*Activity*: Every line of the records below from the line with "left elbow: (104, 68)" up to and including the line with "left shoulder: (125, 162)" must be reproduced exactly, and no line outside that range.

(Stored records)
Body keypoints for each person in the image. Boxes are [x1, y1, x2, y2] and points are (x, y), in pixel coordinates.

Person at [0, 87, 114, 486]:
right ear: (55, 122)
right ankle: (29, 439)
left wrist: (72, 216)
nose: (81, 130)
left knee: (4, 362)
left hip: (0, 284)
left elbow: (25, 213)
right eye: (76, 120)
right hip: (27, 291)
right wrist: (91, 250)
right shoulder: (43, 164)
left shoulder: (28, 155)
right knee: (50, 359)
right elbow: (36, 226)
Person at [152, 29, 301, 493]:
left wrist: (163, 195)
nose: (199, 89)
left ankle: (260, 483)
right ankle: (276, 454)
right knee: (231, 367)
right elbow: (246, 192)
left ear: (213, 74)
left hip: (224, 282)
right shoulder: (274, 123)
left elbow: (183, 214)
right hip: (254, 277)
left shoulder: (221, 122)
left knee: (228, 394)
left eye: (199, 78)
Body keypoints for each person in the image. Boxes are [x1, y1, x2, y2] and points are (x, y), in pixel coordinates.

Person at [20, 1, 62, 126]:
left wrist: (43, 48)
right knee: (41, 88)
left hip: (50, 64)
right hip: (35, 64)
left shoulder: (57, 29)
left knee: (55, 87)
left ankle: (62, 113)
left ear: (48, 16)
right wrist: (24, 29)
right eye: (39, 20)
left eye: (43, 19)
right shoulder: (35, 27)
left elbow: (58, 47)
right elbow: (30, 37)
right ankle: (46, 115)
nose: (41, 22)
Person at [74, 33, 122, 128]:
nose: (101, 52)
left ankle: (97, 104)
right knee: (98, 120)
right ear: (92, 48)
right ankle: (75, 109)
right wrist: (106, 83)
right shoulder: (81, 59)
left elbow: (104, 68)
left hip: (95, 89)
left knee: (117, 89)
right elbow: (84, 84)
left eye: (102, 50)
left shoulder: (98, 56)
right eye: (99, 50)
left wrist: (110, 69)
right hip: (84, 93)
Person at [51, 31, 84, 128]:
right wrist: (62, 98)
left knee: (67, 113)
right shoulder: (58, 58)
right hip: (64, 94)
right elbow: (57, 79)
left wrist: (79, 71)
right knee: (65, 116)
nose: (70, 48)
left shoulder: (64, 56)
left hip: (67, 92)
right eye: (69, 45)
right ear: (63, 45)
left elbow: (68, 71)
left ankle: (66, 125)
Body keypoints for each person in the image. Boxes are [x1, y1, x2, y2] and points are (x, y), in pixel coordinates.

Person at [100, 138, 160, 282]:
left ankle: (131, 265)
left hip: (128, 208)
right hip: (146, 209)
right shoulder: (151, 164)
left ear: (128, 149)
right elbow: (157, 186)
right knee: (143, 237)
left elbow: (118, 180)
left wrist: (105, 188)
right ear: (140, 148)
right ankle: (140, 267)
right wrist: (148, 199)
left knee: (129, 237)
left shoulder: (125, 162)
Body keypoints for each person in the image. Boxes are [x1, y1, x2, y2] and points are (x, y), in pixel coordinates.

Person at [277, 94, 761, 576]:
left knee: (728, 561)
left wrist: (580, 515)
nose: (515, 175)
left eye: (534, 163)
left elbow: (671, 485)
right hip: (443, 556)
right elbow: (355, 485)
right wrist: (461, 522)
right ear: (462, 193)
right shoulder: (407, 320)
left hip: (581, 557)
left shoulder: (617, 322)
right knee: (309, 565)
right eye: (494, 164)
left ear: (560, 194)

*Problem solution*:
left elbow: (104, 68)
left hip: (95, 89)
left knee: (117, 89)
right elbow: (84, 84)
left eye: (102, 50)
left shoulder: (98, 56)
right eye: (99, 50)
left wrist: (110, 69)
right hip: (84, 93)
Person at [51, 31, 84, 128]:
right wrist: (62, 98)
left knee: (67, 113)
right shoulder: (58, 58)
right hip: (64, 94)
right elbow: (57, 79)
left wrist: (79, 71)
right knee: (65, 116)
nose: (70, 48)
left shoulder: (64, 56)
left hip: (67, 92)
right eye: (69, 45)
right ear: (63, 45)
left elbow: (68, 71)
left ankle: (66, 125)
Body keypoints for each person in the image. Boxes are [x1, y1, x2, y2] and points are (x, y), in pixel coordinates.

Person at [100, 138, 160, 282]:
left ankle: (131, 265)
left hip: (128, 208)
right hip: (146, 209)
right shoulder: (151, 164)
left ear: (128, 149)
right elbow: (157, 186)
right knee: (143, 237)
left elbow: (118, 180)
left wrist: (105, 188)
right ear: (140, 148)
right ankle: (140, 267)
right wrist: (148, 199)
left knee: (129, 237)
left shoulder: (125, 162)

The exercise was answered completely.